What is a Life Insurance Trust?

Understanding life insurance trusts is beneficial for the sake of transferring wealth without paying as much taxes. A life insurance trust can be an irrevocable trust which is used to pay the estate taxes after death of the grantor. The trust is set up within the estate to help pass the wealth from one generation to another. It can also be known as an irrevocable life insurance trust (ILIT) or a wealth replacement trust.

The grantor holds the policy on his or her own life making the death benefits included in the gross estate. In order to transfer the life insurance as a gift a third party or an entity such as the ILIT could help make the transfer recognized as a gift. This is known as the Crummey rule, where the trust owns the policy and the premium is gifted to the trust using up the annual gift exclusion.

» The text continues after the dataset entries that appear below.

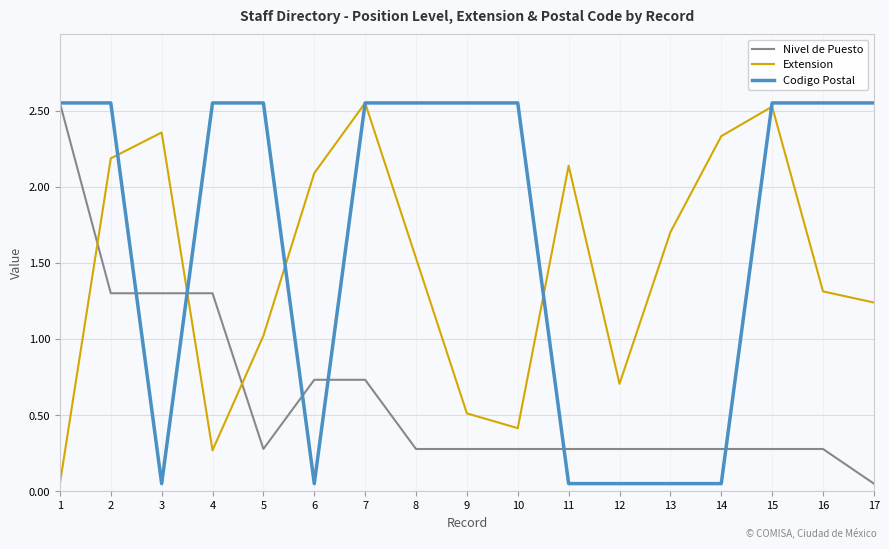

Is the value of Extension at 17 greater than the value of Nivel de Puesto at 14?

Yes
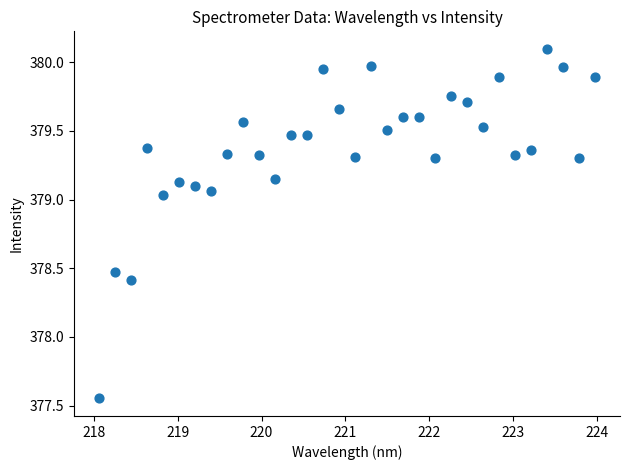

What Y value in the scatter plot is closest to 378?

378.4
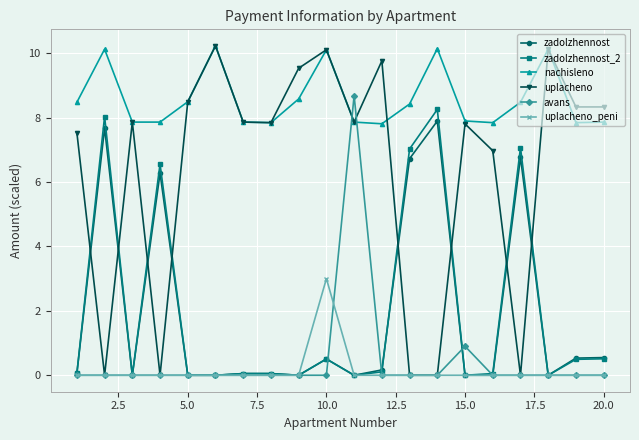

Which series has the largest total across all categories?

nachisleno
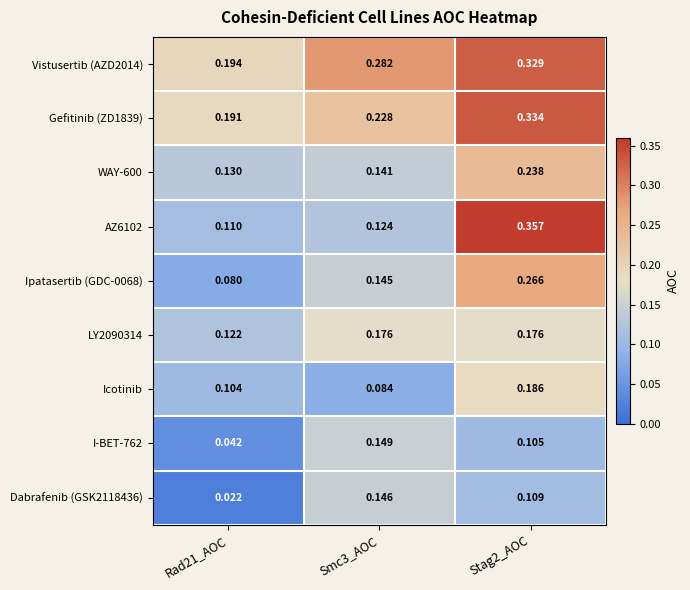

Is the value of Icotinib at Smc3_AOC greater than the value of Ipatasertib (GDC-0068) at Stag2_AOC?

No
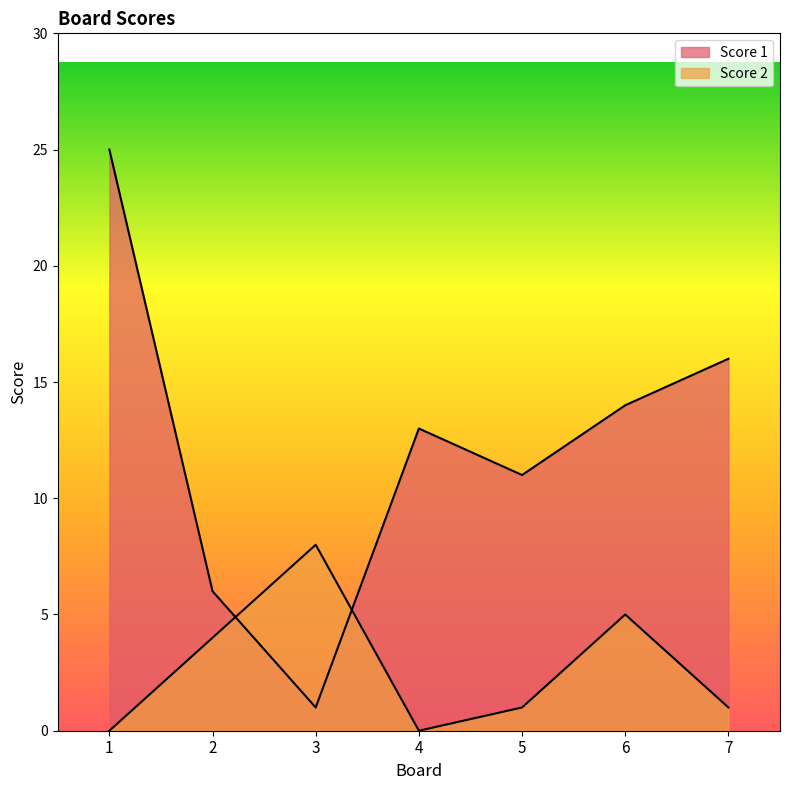

What is the total value across all series at 6?

19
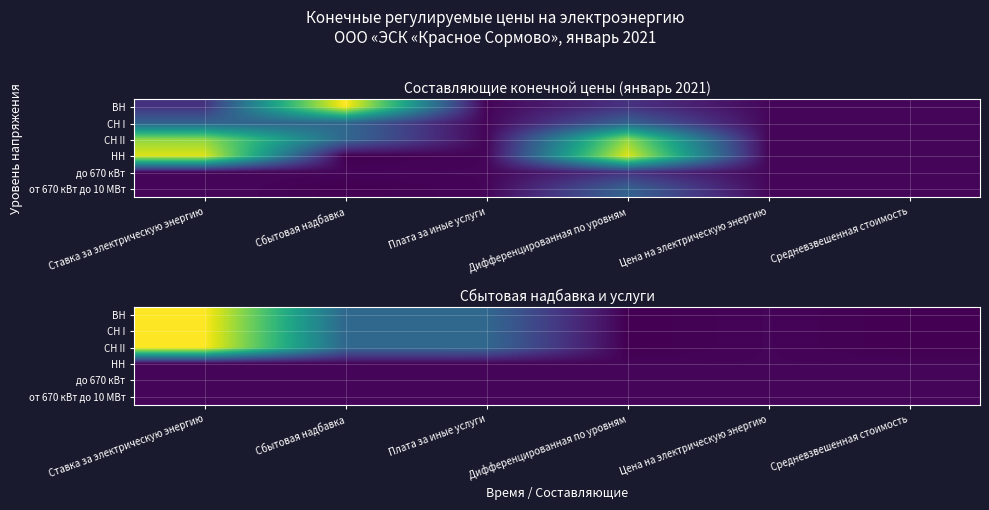

At which category is the sum across all series the highest?

Ставка за электрическую энергию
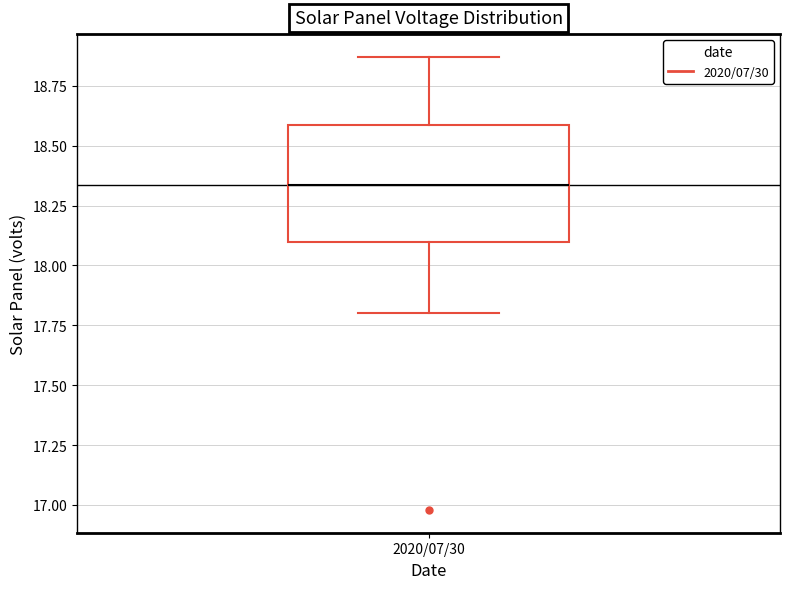

Transcribe this box plot: give where the median line is, the range the box spans, and where the two whiskers end, as read against the y-axis. The values are not printed on the chart, so give them approximately, as read against the axis.

median 18.35, box 18.10 to 18.60, whiskers 17.80 to 18.85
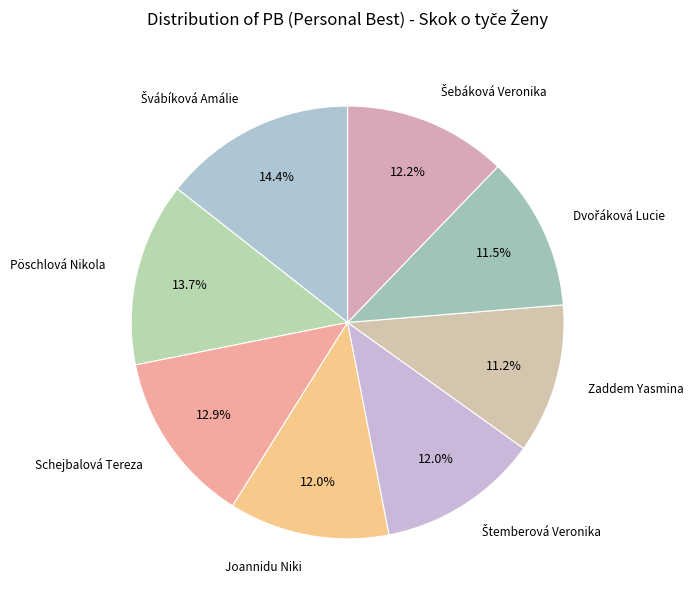

Does any single category account for the majority?

No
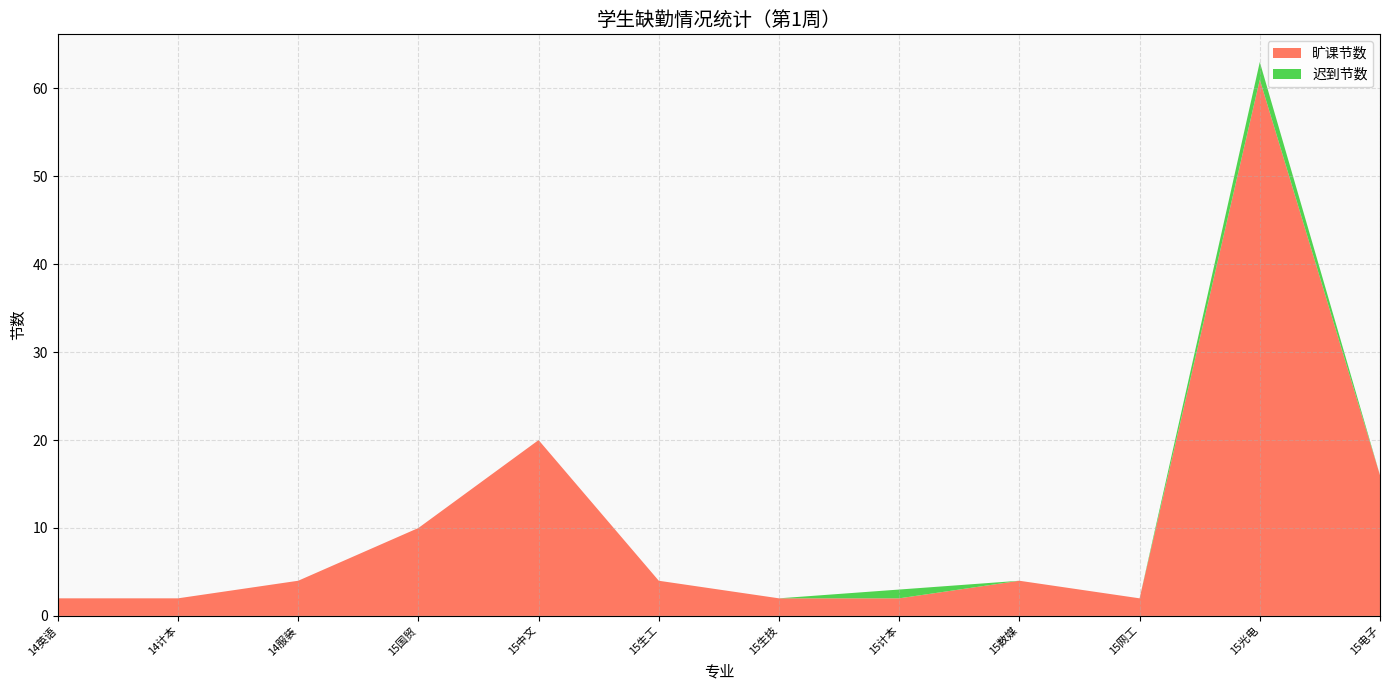

At which category is the sum across all series the highest?

15光电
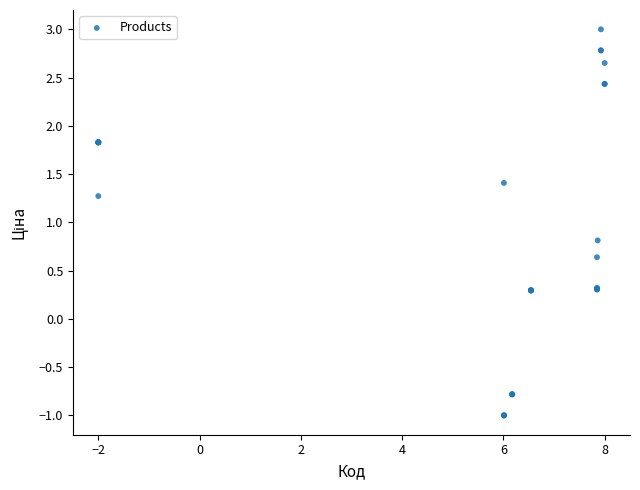

What Y value in the scatter plot is closest to 1?

0.8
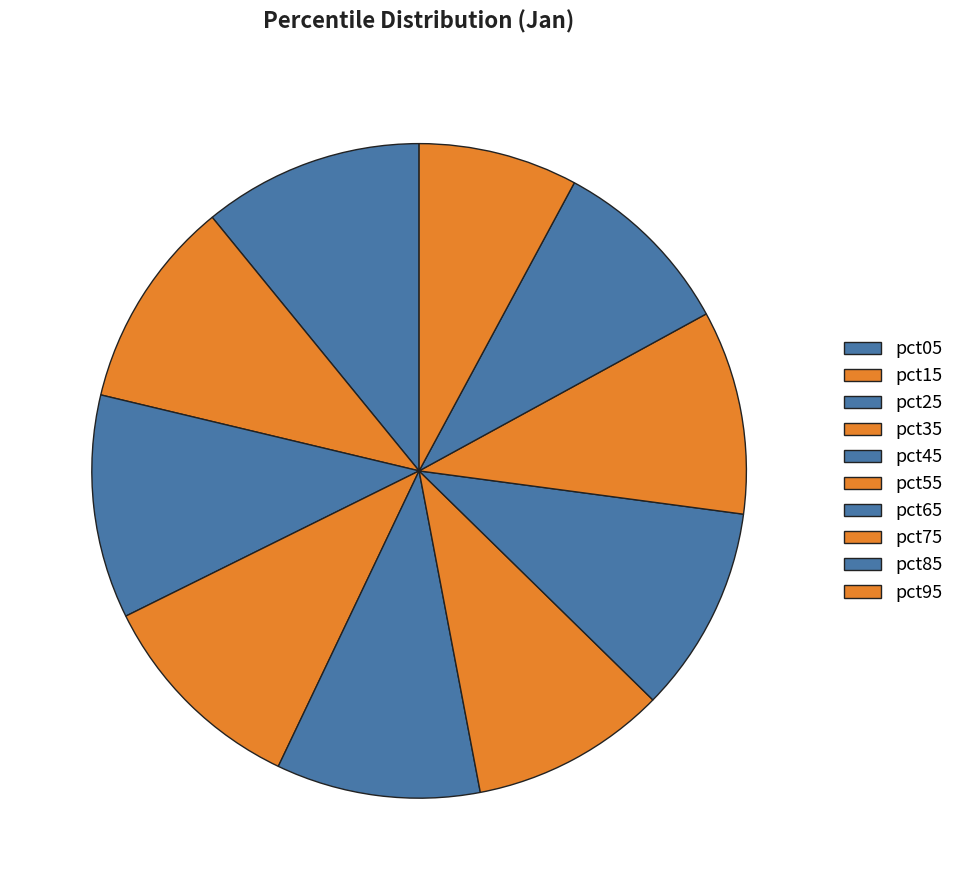

What portion of the pie excludes pct65?

89.8%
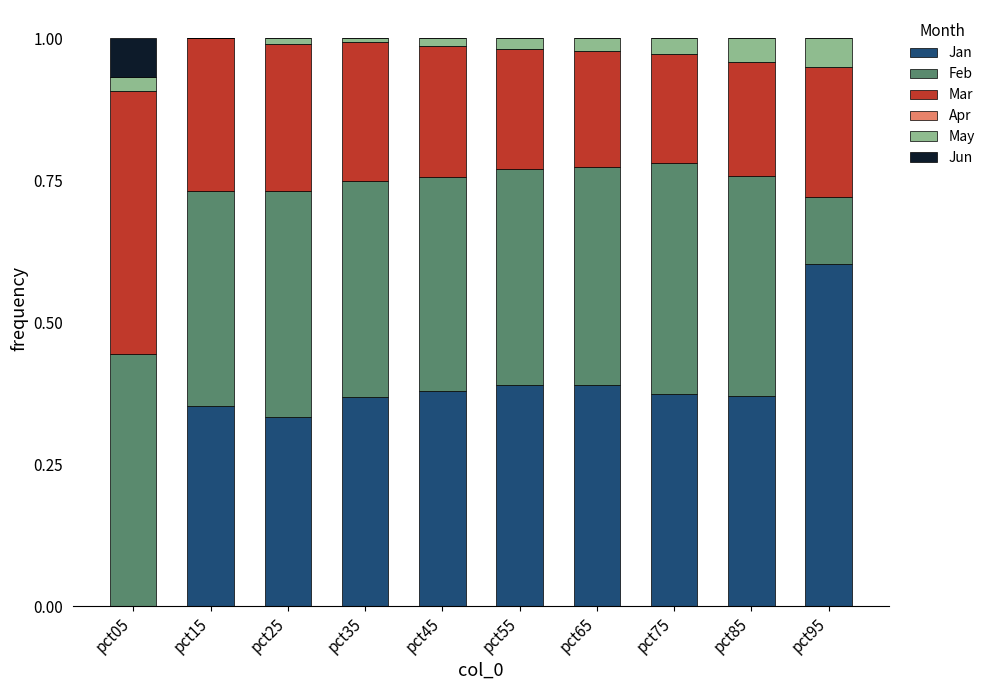

What is the highest value of the Jan series?

0.6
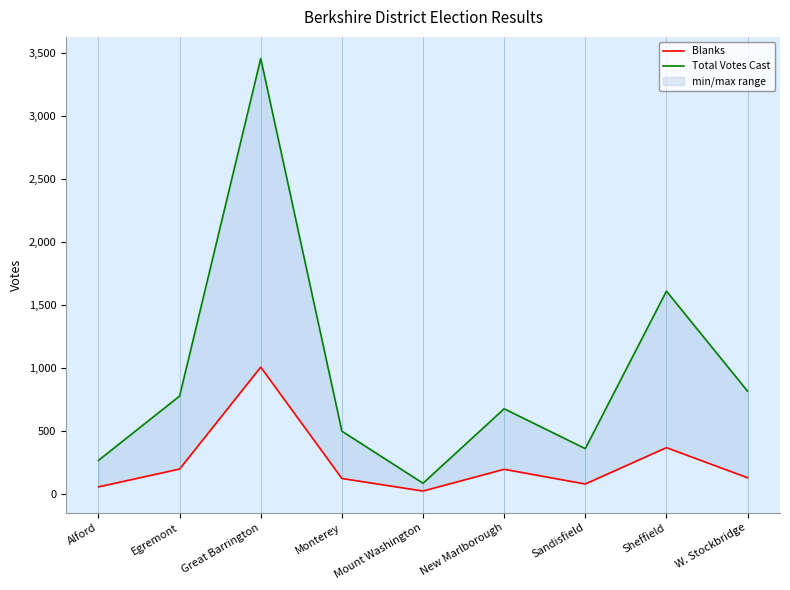

How many interior local peaks does the Total Votes Cast series have?

3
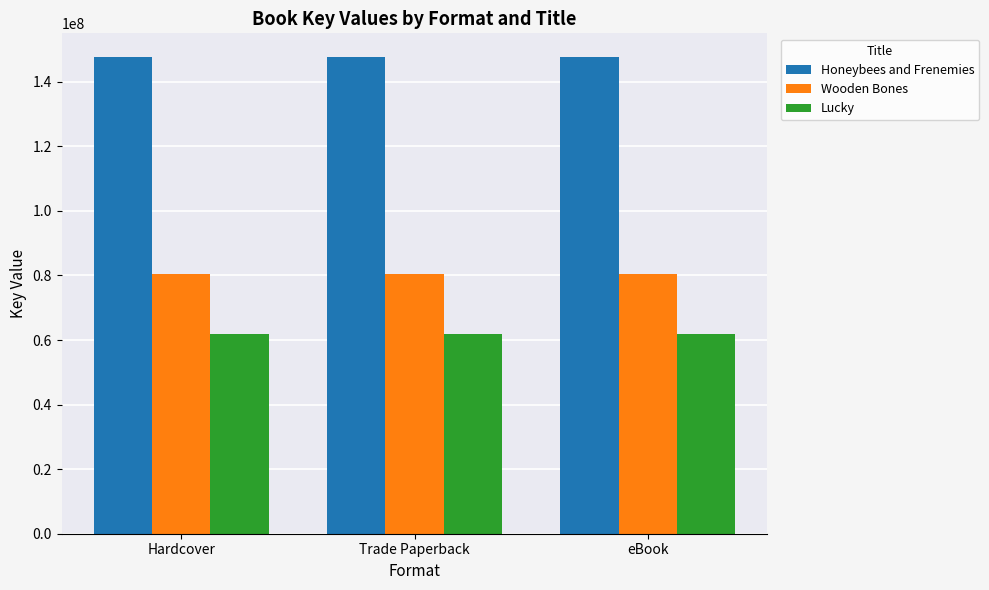

Is the value of Lucky at eBook greater than the value of Wooden Bones at Hardcover?

No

If you remember from "Understanding Bypass Trusts", there is a lifetime $1 million gift exclusion. By using the Crummey rule the ILIT can avoid depleting the lifetime gift exclusion. There is an annual gift tax exclusion equal to $13,000 in 2009 which is up from $12,000 in 2008. Make sure to check the annual exclusions limit in the year you plan to make your annual gifts. In some cases, in order to evade paying taxes unduly, the grantor can gift up to the annual gift exclusion limit to the beneficiary and the beneficiary pays the premium of the life insurance in the ILIT. Keep in mind also that the annual exclusion applies mutually exclusively to each beneficiary. For example, if someone gifts $13,000 to his/her offspring, they may also gift another $13,000 to a charity or to another beneficiary. That means that the annual gift exclusion applies to each beneficiary non-summarily.

The life insurance trust is not without its downsides. First of all, the policyholder cannot receive any benefits from the policy while alive. The trust must be irrevocable, and there must be appointed a trustee. If the grantor dies within three years of transferring the life insurance policy over to the ILIT, he or she is still considered owner of the policy and any proceeds will be included in his or her gross estate.

In order to avoid these issues it is best to make the trust irrevocable at the outset and appoint a trustee to purchase the life insurance policy, gifting the premiums to the desired beneficiaries where the beneficiaries pay the premium on the policy. This maximizes the full benefits without having to pay as much future estate taxes.

If you are serious about a life insurance trust consult an estate planner and mention that you want to set up an irrevocable life insurance trust that is in line with the Crummey rule. The estate planner will be able to assist you and connect you with a trustee.